E – Commerce
E-Commerce
The regulation of e-commerce in Cyprus derives primarily from EU law, transposed into national legislation. The E-Commerce Law of 2004, the Consumer Rights Directive, the General Data Protection Regulation, and sectoral rules on distance selling, electronic signatures, and online dispute resolution all bear on how businesses can lawfully trade online.
The firm’s work in this area begins with the foundational documents. Website terms and conditions, terms of sale, privacy policies, and cookie notices. These are not boilerplate. They must reflect the specific nature of the business—what it sells, to whom, on what terms, and with what obligations. A template drafted for a UK business will not necessarily comply with Cypriot law. A policy written for a B2B supplier will not protect a B2C retailer.

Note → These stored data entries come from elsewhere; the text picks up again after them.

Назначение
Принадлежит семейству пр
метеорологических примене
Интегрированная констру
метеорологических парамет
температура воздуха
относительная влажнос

These documents are drafted from first principles, ensuring compliance with the Consumer Contracts (Information, Cancellation and Additional Charges) Regulations. These regulations require specific pre-contractual information, impose a fourteen-day cancellation period for most online purchases, and restrict the use of premium rate phone lines for customer service. Getting it wrong can mean that consumers are entitled to cancel beyond the statutory period, or that the business faces enforcement action from the Consumer Protection Service.

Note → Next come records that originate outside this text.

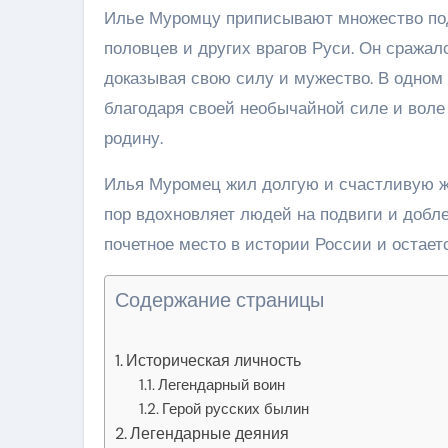
Илье Муромцу приписывают множество подв
половцев и других врагов Руси. Он сражалс
доказывая свою силу и мужество. В одном
благодаря своей необычайной силе и воле
родину.
Илья Муромец жил долгую и счастливую жи
пор вдохновляет людей на подвиги и добл
почетное место в истории России и остает
Содержание страницы
Историческая личность
Легендарный воин
Герой русских былин
Легендарные деяния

Data protection is inseparable from e-commerce. The GDPR applies fully in Cyprus, and the Office of the Commissioner for Personal Data Protection has shown increasing willingness to investigate and fine non-compliant businesses. The firm advises on GDPR compliance for e-commerce operators. Lawful bases for processing. Privacy notices. Data subject rights. Security obligations. Breach notification requirements. For businesses processing significant volumes of personal data, the firm assists with data protection impact assessments and, where necessary, engagement with the Commissioner.
Cross-border e-commerce raises additional questions. If a Cypriot business sells to consumers in other EU member states, it must comply not only with Cypriot law but also with the consumer protection rules of the consumer’s home country, subject to the country of origin principle. If a non-EU business sells into Cyprus, it must appoint a representative for GDPR purposes and comply with Cypriot distance selling rules. The firm advises on these complexities, helping clients structure their operations to minimise legal risk while maximising market access.
Disputes in e-commerce typically involve non-delivery, defective goods, or wrongful payment processing. The firm handles these at both individual and systemic levels, advising on customer complaints, chargeback disputes, and, where necessary, defending or pursuing claims in the Cypriot courts.